11. PERFECT PLACES: Chiude questa bellissima avventura musicale, un altro inno esistenziale con un ritornello da cantare a squarciagola in coro, festeggiando e brindando ad un edonismo sfrenato e ad una giovinezza che fugge via ( I’m 19 and I’m on fire/ But when we’re dancing I’m alright). Dal punto di vista sonoro, Perfect Places è il perfetto connubio tra il vecchio sound di Pure Heroine e le sonorità power pop tipiche di mid-tempo come Green Light, Supercut e Sober; nonostante possa sembrare una banale traccia che parla di feste, drink e divertimento (Every night, I live and die/ Feel the party to my bones), in realtà, grazie al genio lirico di Lorde, diventa quasi un racconto romanzato, un ricordo da rivivere quando si è malinconici e tutto ciò che ci va di fare è stare sdraiati sul letto con le cuffie nelle orecchie. Ancora una volta Lorde diventa una di noi e ci regala un’altro sottofondo per le nostre memorie adolescenziali.
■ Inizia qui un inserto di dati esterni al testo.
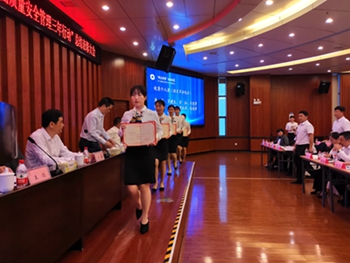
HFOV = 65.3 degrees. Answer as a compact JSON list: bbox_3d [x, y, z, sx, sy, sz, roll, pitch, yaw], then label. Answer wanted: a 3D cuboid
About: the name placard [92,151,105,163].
[{"bbox_3d":[-0.897,0.288,3.170,0.080,0.100,0.220,0,2,6],"label":"name placard"}]

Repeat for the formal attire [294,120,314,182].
[{"bbox_3d":[2.974,0.474,6.318,0.320,1.460,0.470,-1,2,-18],"label":"formal attire"}]

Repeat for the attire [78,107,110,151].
[{"bbox_3d":[-1.237,0.385,4.213,0.540,1.420,0.480,0,2,7],"label":"attire"}]

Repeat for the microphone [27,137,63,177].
[{"bbox_3d":[-1.123,0.214,2.357,0.320,0.310,0.100,0,2,6],"label":"microphone"}]

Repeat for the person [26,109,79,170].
[{"bbox_3d":[-1.346,0.456,2.895,0.680,1.360,0.560,0,2,16],"label":"person"}]

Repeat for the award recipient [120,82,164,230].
[{"bbox_3d":[-0.377,0.292,3.210,0.490,1.650,0.500,0,2,3],"label":"award recipient"}]

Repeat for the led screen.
[{"bbox_3d":[0.175,-1.340,11.810,0.100,2.278,4.040,1,2,38],"label":"led screen"}]

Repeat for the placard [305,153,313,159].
[{"bbox_3d":[2.534,0.454,5.127,0.080,0.100,0.220,0,2,6],"label":"placard"}]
Perfetta chiusura per un album perfettamente imperfetto, PP sarà il secondo singolo ufficiale dell’era e ha tutte le potenzialità per diventare una hit. 5/5
Dalla recensione è evidente che secondo noi siamo di fronte al miglior album pop uscito nel 2017: curato minuziosamente nella produzione e nei testi, Melodrama é una perfetta macchina da guerra, ordinata nel suo caos technicolor di forme, suoni e stili. Come la stessa Lorde ha dichiarato, l’intero organico può essere considerato come un grande house party anthem, in cui la giovinezza (in tutti i suoi aspetti) viene celebrata e raccontata da un narratore che è allo stesso tempo protagonista.
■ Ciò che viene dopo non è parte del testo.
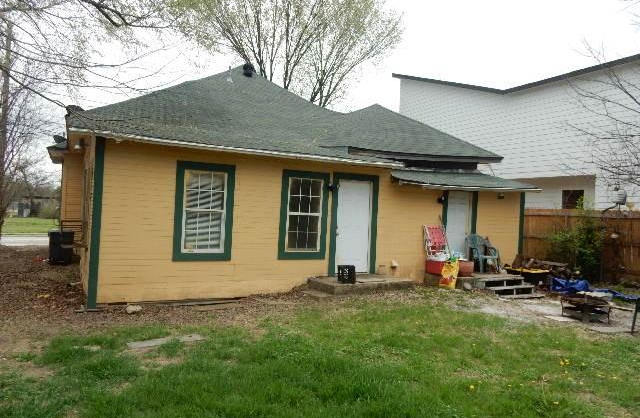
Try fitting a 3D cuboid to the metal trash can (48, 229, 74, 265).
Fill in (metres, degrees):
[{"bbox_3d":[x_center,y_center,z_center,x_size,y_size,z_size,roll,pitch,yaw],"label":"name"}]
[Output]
[{"bbox_3d":[-7.474,1.115,13.447,0.580,1.000,0.640,3,0,-22],"label":"metal trash can"}]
Se le mid-tempo presenti in Melodrama sono l’equivalente delle danze sfrenate sotto le luci fluorescenti di una festa scatenata, le ballad possono essere viste come quei momenti in cui, stremati e inebriati, ci concediamo una pausa ai bordi della pista da ballo e iniziamo a riflettere sulla nostra vita, i nostri ricordi e le persone che ci circondano, cercando un silenzioso legame con noi stessi nel caotico susseguirsi di luci stroboscopiche e ritmi forsennati.
Tirando le somme, Melodrama è un meraviglioso dramma musicale e non sarà facile superare la sua ossessiva perfezione. Grazie a questo lavoro, Lorde si riafferma come una delle più importanti e talentuose voci dello show business, capace di coniugare stili differenti e farli suoi, creando vere e proprie colonne sonore adolescenziali, riuscendo ad eguagliare (se non a superare) la qualità di Pure Heroine.
Ed è appunto questo il punto forte di Melodrama: Lorde ha venti anni e crea lavori in cui non tenta di essere più matura, ma resta fedele alla sua età, mostrando la sua straordinaria sensibilità. Non a caso il grande David Bowie aveva un debole per la sua artisticità…
Personalmente sono felice ed onorato di poter dare 5 stelle ad un album così coinvolgente ed intimo, frutto di un’artista che dona tutta sé stessa in quel che fa. E voi cosa ne pensate di Melodrama? Sorpresi o delusi?